Exercise>
In the text on the conflict between Russia and Georgia, what did Russian planes do after separatists "obliterated" a Georgian-held village?

Text>

In August, the separatist attacks became more frequent, and more intensive. Separatists attacked villages in South Ossetia that were held by Georgians, finally “obliterating” one. At this point, Russian planes entered Georgian airspace in South Ossetia.
Georgia sent planes to bomb targets in South Ossetia - presumably separatist positions that had been attacking Georgian villages.
Russia responded with many more flights, and incursions beyond South Ossetia and the other autonomous region of Georgia. They also sent ground troops,
What’s Georgia supposed to do? Roll over and play dead, like Poland? Czechoslovakia? Afghanistan? Tiny country versus huge military: hmmm…..

The “Rose Revolution” was a free election; the controversy was that it appeared to observers to be rigged in favor of the incumbent; public protests and new elections confirmed the observers’ interpretations, and the incumbent eventually resigned. Woo-hoo! Big “revolution”!
I am not in favor of destroying the Roki tunnel. Russia doesn’t need to occupy or gain benefit from Georgia. Simply ruining their economy will accomplish their objectives as well. The elected president won, in part, in response to pledges to reunite the country. His preferred method? To make the Georgian economy productive and thriving, drawing the willing cooperation of previously separatist areas. Destroy the economy, and the government will have no strength left. Blockade the tunnel. Put a ton of stuff in front of it. Let military types find ways to do this - I’m not an expert in those areas. But there are other roads into the country, and the Russians will just shift to these if the Roki entrance is barred.

Sorry for all the words, but after seeing the Serbs sold down the river by the MSM, I am no longer able to sit by silently, while people repeat enormously flawed versions of events.

And now the Russians have bombed the capital city’s airport (well outside South Ossetia and Abkhazia), where there is no military activity of any kind. While the West sits and discusses the rights or wrongs being (or not being!) done, Russia rolls over Georgia. By the time anyone decides to act Georgia will only be a state in the U.S. South.

Cobra said...

It is clear that the USA had a stupid policy toward Russia (who should have been our best friend by now), made a HUGE mistake in letting Kosovo steal that Serbian land,and, in general, lacks finesse in strategic thinking.
But the real culprit here is Russia,who, with or without communism, is the same imperialistic, primitive and brutal entity who bullied every neighbor and stole lands and countries since the end of the Mongol empire.

X said...

Data to examine>

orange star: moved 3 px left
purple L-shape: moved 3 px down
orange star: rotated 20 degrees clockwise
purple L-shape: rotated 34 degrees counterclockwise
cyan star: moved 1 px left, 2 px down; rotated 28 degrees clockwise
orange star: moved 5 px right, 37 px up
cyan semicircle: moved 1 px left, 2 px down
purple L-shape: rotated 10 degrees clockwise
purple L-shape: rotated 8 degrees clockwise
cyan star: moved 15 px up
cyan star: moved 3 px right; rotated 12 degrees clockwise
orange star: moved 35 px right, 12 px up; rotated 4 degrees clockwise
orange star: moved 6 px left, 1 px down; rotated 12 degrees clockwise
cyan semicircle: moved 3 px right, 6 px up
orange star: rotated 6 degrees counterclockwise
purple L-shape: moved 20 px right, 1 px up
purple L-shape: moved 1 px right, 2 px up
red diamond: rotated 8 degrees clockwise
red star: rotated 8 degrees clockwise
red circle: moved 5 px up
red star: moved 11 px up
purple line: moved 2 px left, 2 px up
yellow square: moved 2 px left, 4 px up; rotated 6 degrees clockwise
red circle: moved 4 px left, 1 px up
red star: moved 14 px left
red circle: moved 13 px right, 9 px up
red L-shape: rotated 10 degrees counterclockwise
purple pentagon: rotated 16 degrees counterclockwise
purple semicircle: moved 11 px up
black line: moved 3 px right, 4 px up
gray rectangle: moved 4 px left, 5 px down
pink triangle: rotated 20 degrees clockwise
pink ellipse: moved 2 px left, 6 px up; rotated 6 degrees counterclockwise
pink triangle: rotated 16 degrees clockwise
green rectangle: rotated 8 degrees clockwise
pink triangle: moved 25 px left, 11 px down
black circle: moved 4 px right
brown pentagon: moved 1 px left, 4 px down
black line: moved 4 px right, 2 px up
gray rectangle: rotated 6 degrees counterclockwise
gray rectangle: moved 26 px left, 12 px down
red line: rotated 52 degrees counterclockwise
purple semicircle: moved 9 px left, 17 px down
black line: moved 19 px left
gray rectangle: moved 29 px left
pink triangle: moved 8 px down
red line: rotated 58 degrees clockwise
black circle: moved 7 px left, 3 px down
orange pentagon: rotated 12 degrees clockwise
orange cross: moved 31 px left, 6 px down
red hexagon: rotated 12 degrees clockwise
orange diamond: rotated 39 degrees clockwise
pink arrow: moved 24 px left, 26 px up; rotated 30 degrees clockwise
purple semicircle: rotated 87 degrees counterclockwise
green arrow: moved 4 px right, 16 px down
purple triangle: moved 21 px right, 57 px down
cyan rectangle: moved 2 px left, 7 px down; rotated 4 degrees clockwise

Answer area>
They entered Georgian airspace in South Ossetia.